New Clarity partnered with eMortgage Capital, one of the nation’s largest brokerages, to prototype an AI-powered assistant for loan placement. The prototype ingested a limited set of private lender guidelines and enabled brokers to quickly surface potential fits for complex borrower scenarios, turning hours of manual search into seconds and showing what a scaled solution could achieve.
Overview
For many borrowers, especially those with unique financial profiles, traditional mortgage products do not fit. Brokers often spend hours digging through inboxes, outdated PDFs, and lender portals trying to find a match among private lenders. This slows down deals, frustrates borrowers, and limits the broker’s ability to serve more clients.
New Clarity worked with Zach Spradling, Division Manager at eMortgage Capital, to build a proof-of-concept prototype that automated this process. Using a Retrieval-Augmented Generation (RAG) model, the app ingested guidelines from a select group of providers and surfaced instant answers when brokers provided borrower details.
The result was a working demonstration of how AI could transform loan placement into a faster, more precise, and customer-friendly process.
The Challenge
Brokers at eMortgage Capital faced three core obstacles in serving non-traditional borrowers:
- Fragmented Information
Guidelines from private lenders arrive as PDFs and email updates, scattered across inboxes and shared drives. Staying current is difficult even with a small set of partners. - Time-Intensive Research
Finding a home for a complex loan such as self-employed borrowers, unusual income sources, or non-standard credit can take hours or even days of manual searching. - Customer Experience Risk
Every extra day it takes to find a solution increases the risk of losing a customer to another brokerage or leaving them without financing altogether.
The New Clarity Solution
We built a RAG-powered chatbot prototype designed to fit seamlessly into the broker workflow.
- Guideline Ingestion (Prototype Scope)
The system ingested guidelines from a limited number of private lenders that eMortgage Capital interacted with most frequently. This provided a test set of real-world data to validate the concept. - AI-Powered Search & Match
Brokers could describe a borrower scenario in plain language (for example, “Self-employed, 2 years in business, 15% down, 640 credit score”). The prototype instantly searched across the ingested guidelines and surfaced relevant programs. - Interactive Chat Interface
Instead of manually parsing PDFs, brokers interacted with a chat app that provided:- Matching lenders and loan programs
- Key requirements highlighted (such as credit score minimums, reserve requirements)
- Results ranked by fit, based on available data
Implementation Highlights
- Proof-of-concept ingestion of private lender guidelines
- Flowise-powered embedding system to chunk and digest unstructured data
- Pinecone vector database to store embeddings and ensure fast, accurate retrieval
- OpenAI’s GPT API as the “brain” to interpret borrower scenarios and generate natural-language responses
- Flutterflow user interface to give brokers a clean, conversational experience
- RAG (Retrieval-Augmented Generation) pipeline for precise, context-grounded responses
The Results
Even at a limited scale, the prototype showed immediate promise:
- Dramatic Time Savings: Loan placement research that previously took 2–4 hours could be answered in under a minute
- Broker Confidence: Brokers felt more assured they were not overlooking options in their most common lender set
- Customer Experience: Faster responses gave borrowers confidence and trust in their broker
The prototype demonstrated how AI could reshape loan placement by streamlining workflows and unlocking new levels of service quality, pointing toward what is possible with broader adoption.
Testimonial
“What excited me most about this prototype was how quickly it showed the potential of AI in lending. Even though it was built on a limited set of lender guidelines, it gave us a clear view of how powerful the technology could be at scale. Normally, finding the right program for a borrower with non-standard circumstances means hours of digging through emails and lender PDFs. With this system, we could surface those answers almost instantly. That is a game-changer not just for efficiency, but for the quality of service we provide to our clients. It is a glimpse of what the future of our industry could look like.”

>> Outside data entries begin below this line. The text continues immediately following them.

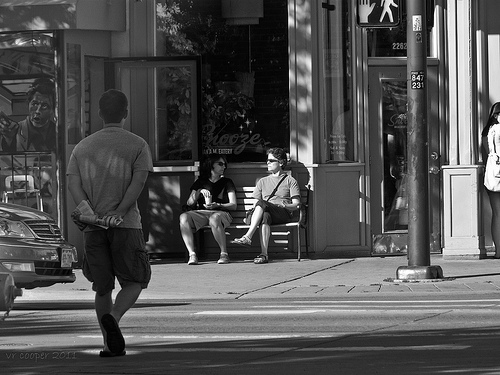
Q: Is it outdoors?
A: Yes, it is outdoors.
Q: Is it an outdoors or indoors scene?
A: It is outdoors.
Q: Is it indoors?
A: No, it is outdoors.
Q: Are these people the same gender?
A: No, they are both male and female.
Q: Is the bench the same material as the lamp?
A: No, the bench is made of wood and the lamp is made of metal.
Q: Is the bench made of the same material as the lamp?
A: No, the bench is made of wood and the lamp is made of metal.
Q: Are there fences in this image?
A: No, there are no fences.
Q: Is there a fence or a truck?
A: No, there are no fences or trucks.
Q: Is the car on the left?
A: Yes, the car is on the left of the image.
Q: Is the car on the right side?
A: No, the car is on the left of the image.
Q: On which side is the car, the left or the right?
A: The car is on the left of the image.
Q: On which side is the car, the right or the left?
A: The car is on the left of the image.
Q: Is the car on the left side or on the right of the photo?
A: The car is on the left of the image.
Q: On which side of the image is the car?
A: The car is on the left of the image.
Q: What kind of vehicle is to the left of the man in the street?
A: The vehicle is a car.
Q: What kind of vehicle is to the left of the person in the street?
A: The vehicle is a car.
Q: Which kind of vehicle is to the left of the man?
A: The vehicle is a car.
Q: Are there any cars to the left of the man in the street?
A: Yes, there is a car to the left of the man.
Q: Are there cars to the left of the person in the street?
A: Yes, there is a car to the left of the man.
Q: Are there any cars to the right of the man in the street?
A: No, the car is to the left of the man.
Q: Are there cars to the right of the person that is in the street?
A: No, the car is to the left of the man.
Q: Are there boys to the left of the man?
A: No, there is a car to the left of the man.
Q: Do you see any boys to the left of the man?
A: No, there is a car to the left of the man.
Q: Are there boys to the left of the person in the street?
A: No, there is a car to the left of the man.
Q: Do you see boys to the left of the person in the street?
A: No, there is a car to the left of the man.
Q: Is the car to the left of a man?
A: Yes, the car is to the left of a man.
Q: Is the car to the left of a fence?
A: No, the car is to the left of a man.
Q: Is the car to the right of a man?
A: No, the car is to the left of a man.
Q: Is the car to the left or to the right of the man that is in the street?
A: The car is to the left of the man.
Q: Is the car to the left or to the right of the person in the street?
A: The car is to the left of the man.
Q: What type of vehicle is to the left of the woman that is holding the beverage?
A: The vehicle is a car.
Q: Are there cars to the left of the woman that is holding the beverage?
A: Yes, there is a car to the left of the woman.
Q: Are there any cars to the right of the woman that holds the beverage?
A: No, the car is to the left of the woman.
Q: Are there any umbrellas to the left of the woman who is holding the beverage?
A: No, there is a car to the left of the woman.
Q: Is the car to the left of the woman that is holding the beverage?
A: Yes, the car is to the left of the woman.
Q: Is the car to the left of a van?
A: No, the car is to the left of the woman.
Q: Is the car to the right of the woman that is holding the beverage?
A: No, the car is to the left of the woman.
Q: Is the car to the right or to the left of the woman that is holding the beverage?
A: The car is to the left of the woman.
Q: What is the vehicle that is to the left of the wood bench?
A: The vehicle is a car.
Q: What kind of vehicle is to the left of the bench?
A: The vehicle is a car.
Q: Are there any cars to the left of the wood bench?
A: Yes, there is a car to the left of the bench.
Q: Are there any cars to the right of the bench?
A: No, the car is to the left of the bench.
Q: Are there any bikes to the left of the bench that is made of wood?
A: No, there is a car to the left of the bench.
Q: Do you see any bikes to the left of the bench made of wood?
A: No, there is a car to the left of the bench.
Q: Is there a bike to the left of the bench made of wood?
A: No, there is a car to the left of the bench.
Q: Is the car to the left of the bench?
A: Yes, the car is to the left of the bench.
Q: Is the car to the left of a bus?
A: No, the car is to the left of the bench.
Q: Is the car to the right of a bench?
A: No, the car is to the left of a bench.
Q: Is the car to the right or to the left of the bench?
A: The car is to the left of the bench.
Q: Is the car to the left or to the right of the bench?
A: The car is to the left of the bench.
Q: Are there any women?
A: Yes, there is a woman.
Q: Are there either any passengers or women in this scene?
A: Yes, there is a woman.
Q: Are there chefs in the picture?
A: No, there are no chefs.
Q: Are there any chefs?
A: No, there are no chefs.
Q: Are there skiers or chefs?
A: No, there are no chefs or skiers.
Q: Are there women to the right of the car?
A: Yes, there is a woman to the right of the car.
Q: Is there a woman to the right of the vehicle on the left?
A: Yes, there is a woman to the right of the car.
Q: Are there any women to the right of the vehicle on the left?
A: Yes, there is a woman to the right of the car.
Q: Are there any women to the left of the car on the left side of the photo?
A: No, the woman is to the right of the car.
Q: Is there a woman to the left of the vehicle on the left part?
A: No, the woman is to the right of the car.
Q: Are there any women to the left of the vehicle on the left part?
A: No, the woman is to the right of the car.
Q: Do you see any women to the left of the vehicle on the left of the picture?
A: No, the woman is to the right of the car.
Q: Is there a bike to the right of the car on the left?
A: No, there is a woman to the right of the car.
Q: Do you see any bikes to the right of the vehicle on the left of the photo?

— Zach Spradling, Division Manager, eMortgage Capital
Why the Customer Chose New Clarity
- Deep Workflow Understanding – We focused on the exact friction brokers face daily, not abstract AI hype
- Future-Ready Prototype – The project demonstrated what could be possible at scale, with minimal workflow disruption
- Customer-Centric Design – Built to elevate both the broker’s productivity and the borrower’s experience
Possibilities for New Clients
For brokerages, lenders, and financial services firms, AI-driven knowledge systems can:
- Keep teams current on complex, ever-changing product guidelines
- Enable instant answers that free up time for higher-value client work
- Improve customer trust and win rates by delivering faster, more confident guidance
Whether applied to loan placement, underwriting, or client servicing, AI knowledge retrieval unlocks both efficiency and growth.